How haleem conquered Hyderabadi hearts

The dish has its origins from West Asia

June 10, 2016 12:00 am | Updated October 18, 2016 02:42 pm IST - HYDERABAD:

Ramzan special:Haleem being sold the city.– Photo: G. Ramakrishna

Ramzan special:Haleem being sold the city.– Photo: G. Ramakrishna

Haleem is now the calling card for Brand Hyderabad. The dish that was once served at an occasional party by Sultan Saif Najaf Jung of Mukalla, has become an integral part of iftaar and the month of Ramzan.

“We export to many countries, including Qatar and the U.A.E. We have manufacturing facilities in the U.S. and other countries as well,” says Muhammad Majeed, a textiles shop owner who transformed a small hotel in a rundown neighbourhood of Shahalibanda in Hyderabad into a massive enterprise with his one-dish wonder.

How this simple breakfast dish of meat and wheat gruel of Arab and West Asian origin became Indian is a fascinating story of sheer luck, entrepreneurship and adaptability. “Sultan Saif Najaf Jung, who lived near Charminar, used to serve haleem on special occasions. His family hailed from Mukalla, which was then a British protectorate, and had settled down in India since generations before. It was Saif Najaf Jung who suitably modified it for the Indian palate,” says city historian Sajjad Shahid.

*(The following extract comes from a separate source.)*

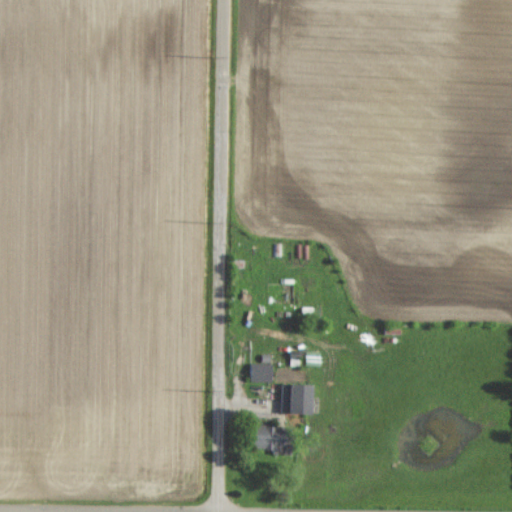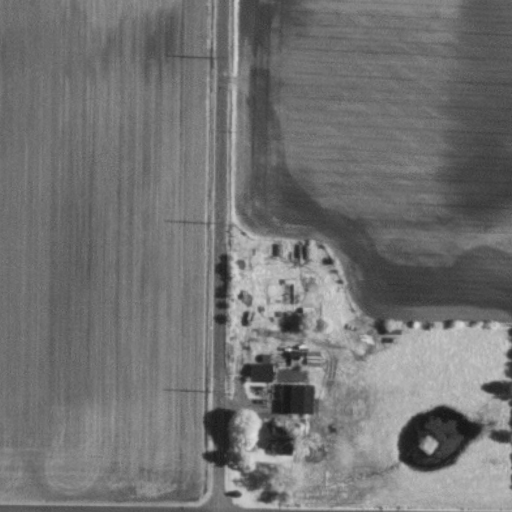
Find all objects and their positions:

But the origin of the dish is contested by some who say it is a dish of West Asian origin served at the end of the day during Muharram. “India has welcomed West Asian influences for hundreds of years. So, it is possible. But the man who really popularised the dish is Sultan Saif Najaf Jung,” says Mr. Shahid.

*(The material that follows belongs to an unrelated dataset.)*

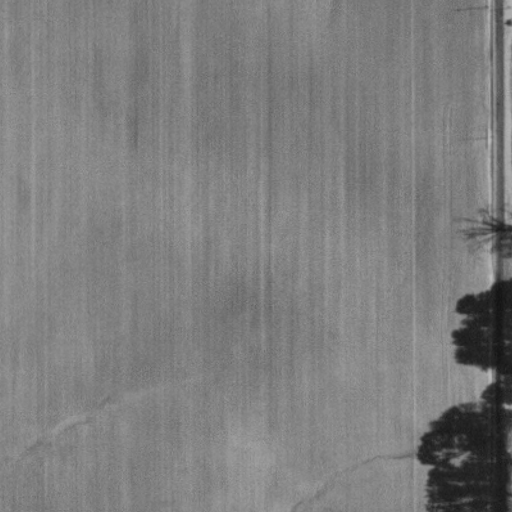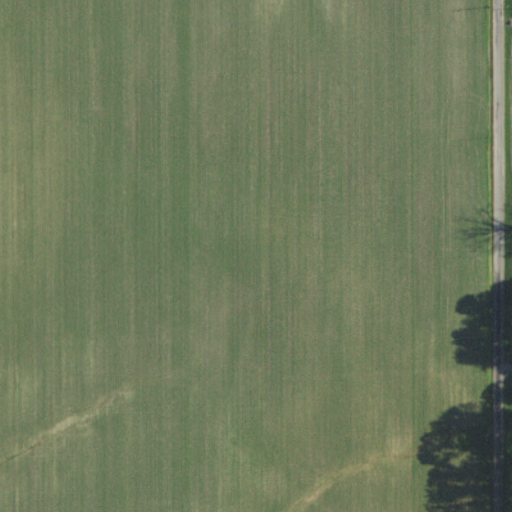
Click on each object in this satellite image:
road: (501, 255)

How popular is the dish can be easily grasped from the fact that two months before the Muslim month of piety and fasting, signages appear on busy streets beginning the countdown to the new moon of the Muslim month of Ramzan. For most people in Hyderabad, the signs appear like a photograph of haleem.

A single bowl of haleem this year is selling for between Rs. 60 for the chicken variety and Rs. 150 for the meat one by roadside eateries. Before the vendor scoops out a bowl out of a cauldron in wood fired mud and brick oven, it is a journey of many hours.

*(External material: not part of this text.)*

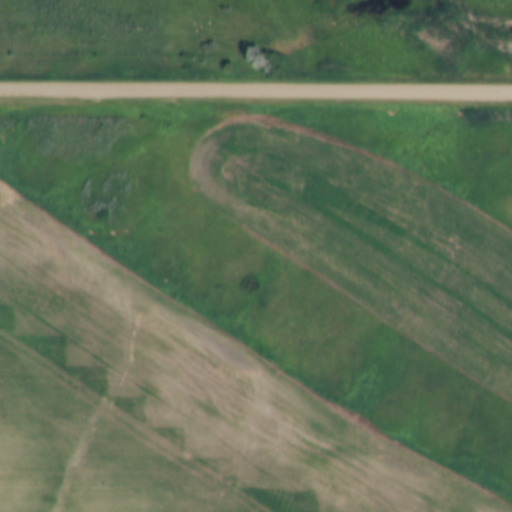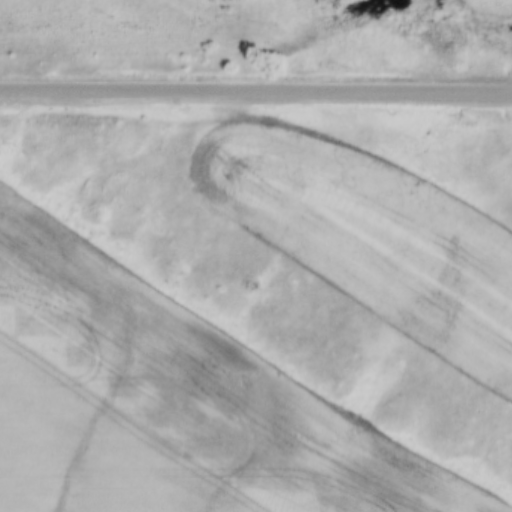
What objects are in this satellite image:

“We start in the morning at about 3 a.m. when the meat is brought in. After it is boiled for over six hours in spiced water, the other ingredients, including wheat and our special selection of spices, are added and then slow cooked for another three hours and it is ready by evening,” says Adil Khan, who has put up a bhatti (clay oven) near Bahadurpura. There are hundreds of haleem outlets that have cropped up in the city.